In 2022, the IIT Bombay had allegedly promised to provide a detailed document explaining its medical insurance policy to its students who pay a total of ₹1750 as a medical fee and ₹250 as an insurance fee each semester, with little clarity as to what the policy entails. With B.Tech students residing on campus for four years, the fee has to be paid eight times. While M.Tech students reside for two years and Ph.D. students can reside at IIT-B for nearly six years, increasing their number of installments.

The alleged absence of a proper policy was revealed when the Ambedkar Periyar Phule Study Circle (APPSC), a student collective at IIT-B, filed an RTI with the institute to which it responded with ‘there is no such health insurance policy document.’ 

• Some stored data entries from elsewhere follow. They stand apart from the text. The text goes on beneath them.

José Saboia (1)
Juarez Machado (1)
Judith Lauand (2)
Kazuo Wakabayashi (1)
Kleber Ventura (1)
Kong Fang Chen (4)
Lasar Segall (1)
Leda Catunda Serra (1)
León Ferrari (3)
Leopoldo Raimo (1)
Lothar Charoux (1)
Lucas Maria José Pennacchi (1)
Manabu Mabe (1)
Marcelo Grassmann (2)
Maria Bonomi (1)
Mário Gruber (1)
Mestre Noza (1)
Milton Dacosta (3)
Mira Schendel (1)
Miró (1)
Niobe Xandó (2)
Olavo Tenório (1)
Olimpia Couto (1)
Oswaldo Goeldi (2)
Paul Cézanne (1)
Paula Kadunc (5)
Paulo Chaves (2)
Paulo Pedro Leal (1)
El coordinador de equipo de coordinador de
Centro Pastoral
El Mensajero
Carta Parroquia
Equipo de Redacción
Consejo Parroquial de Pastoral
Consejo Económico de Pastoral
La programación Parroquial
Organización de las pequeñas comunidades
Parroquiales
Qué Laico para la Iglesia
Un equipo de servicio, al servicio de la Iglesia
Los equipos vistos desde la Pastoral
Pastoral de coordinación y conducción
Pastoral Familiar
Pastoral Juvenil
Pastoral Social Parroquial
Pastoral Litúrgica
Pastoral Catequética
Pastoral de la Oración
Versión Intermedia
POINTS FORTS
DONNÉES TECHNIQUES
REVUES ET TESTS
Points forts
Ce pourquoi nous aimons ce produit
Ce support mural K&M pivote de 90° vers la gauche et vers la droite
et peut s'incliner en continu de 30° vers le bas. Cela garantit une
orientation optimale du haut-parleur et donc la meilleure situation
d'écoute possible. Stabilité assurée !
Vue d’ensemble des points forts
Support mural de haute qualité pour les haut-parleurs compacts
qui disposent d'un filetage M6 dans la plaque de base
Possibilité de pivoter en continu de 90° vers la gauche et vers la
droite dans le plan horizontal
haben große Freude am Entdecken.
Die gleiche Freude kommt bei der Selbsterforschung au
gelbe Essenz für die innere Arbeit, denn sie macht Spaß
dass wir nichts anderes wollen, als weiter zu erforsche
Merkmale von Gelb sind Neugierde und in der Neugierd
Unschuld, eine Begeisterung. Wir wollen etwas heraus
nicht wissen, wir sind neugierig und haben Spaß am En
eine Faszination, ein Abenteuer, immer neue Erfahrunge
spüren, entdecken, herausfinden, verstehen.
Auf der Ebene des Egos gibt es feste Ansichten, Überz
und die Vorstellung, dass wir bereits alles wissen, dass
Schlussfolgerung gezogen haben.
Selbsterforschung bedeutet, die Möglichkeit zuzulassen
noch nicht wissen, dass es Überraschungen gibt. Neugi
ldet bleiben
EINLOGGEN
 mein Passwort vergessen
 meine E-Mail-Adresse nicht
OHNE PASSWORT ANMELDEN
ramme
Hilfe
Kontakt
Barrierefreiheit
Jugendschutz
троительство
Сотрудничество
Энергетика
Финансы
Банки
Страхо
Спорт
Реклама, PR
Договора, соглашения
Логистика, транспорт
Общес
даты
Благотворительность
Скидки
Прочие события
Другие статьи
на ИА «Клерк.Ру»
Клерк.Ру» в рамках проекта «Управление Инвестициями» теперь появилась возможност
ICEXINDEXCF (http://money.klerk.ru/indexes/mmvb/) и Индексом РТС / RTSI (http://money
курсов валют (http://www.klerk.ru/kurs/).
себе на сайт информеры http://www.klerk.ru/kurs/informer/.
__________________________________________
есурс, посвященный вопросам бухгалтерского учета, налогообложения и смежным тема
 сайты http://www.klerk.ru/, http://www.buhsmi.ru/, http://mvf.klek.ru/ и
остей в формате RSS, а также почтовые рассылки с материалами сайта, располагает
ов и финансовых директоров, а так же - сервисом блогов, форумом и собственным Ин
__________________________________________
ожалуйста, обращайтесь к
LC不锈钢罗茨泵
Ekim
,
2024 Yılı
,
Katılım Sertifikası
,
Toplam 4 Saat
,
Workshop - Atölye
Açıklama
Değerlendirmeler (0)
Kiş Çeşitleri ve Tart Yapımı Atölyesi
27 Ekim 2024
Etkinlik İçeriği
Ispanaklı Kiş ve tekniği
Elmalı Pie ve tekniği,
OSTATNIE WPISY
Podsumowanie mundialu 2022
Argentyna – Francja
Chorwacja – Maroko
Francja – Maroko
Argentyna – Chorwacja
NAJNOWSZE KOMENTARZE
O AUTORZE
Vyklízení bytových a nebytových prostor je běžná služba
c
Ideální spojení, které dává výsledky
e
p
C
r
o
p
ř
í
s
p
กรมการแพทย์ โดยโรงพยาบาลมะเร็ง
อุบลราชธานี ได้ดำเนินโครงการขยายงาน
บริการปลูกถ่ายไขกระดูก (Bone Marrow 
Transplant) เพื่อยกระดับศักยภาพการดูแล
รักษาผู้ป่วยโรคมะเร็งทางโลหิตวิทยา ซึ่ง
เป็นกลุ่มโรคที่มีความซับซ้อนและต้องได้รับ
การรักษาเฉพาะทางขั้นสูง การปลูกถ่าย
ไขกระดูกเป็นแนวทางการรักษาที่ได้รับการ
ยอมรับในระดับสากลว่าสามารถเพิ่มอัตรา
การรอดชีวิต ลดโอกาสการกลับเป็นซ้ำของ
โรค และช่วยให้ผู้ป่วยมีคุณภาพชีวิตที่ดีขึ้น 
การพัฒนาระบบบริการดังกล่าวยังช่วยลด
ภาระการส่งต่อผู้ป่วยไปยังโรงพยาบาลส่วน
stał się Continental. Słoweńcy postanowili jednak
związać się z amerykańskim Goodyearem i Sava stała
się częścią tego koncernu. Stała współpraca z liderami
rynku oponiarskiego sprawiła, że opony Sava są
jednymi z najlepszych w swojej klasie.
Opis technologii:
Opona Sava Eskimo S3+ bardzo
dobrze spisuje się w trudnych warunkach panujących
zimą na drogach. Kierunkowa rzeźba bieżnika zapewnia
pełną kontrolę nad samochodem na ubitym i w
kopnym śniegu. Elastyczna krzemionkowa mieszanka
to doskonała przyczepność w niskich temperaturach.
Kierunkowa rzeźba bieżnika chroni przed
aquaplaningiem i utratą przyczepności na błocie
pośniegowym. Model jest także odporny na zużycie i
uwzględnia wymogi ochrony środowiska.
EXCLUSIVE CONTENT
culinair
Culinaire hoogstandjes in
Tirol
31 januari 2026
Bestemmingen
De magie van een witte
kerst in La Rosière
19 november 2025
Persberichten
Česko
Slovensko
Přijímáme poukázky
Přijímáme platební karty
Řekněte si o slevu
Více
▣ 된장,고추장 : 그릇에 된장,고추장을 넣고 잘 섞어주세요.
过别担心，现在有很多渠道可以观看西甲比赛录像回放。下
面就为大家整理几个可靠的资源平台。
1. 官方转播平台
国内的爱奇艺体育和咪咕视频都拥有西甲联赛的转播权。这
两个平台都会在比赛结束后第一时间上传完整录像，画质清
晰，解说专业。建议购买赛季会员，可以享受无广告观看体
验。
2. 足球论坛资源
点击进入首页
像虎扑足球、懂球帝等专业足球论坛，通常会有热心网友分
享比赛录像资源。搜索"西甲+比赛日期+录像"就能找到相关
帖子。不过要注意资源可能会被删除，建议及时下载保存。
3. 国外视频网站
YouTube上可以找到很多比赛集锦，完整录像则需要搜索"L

Unhappy with the lacunae in the current document on medical fees, a spokesperson from APPSC stated, “There is no medical insurance policy for students at IIT Bombay even though students pay 1750 as medical fee and 250 as insurance fee. The procedure for availing of medical expenses is completely arbitrary and opaque. Despite the promise of making a proper document, nothing is done.”

At present, IIT-B has published ‘medical entitlement rules for registered students’ on its website explaining the purview of the medical help extended to students. While the document largely talks about the types of treatments and reimbursements it covers students believe that the policy is still very vague and open to interpretation. “The policy talks about covering emergency surgeries but does not specify what falls under their definition of an ‘emergency’. Illnesses like kidney stones, hernias, piles, etc, are also not covered. It is arbitrary, some get help, some don't,” said a Ph.D. student from IIT Bombay. 
In response to the allegations made by the students, an official from IIT Bombay stated, “The student medical rules are made available for the students on the website. The institute has also paid much more than what is given in the document to save the life of students.”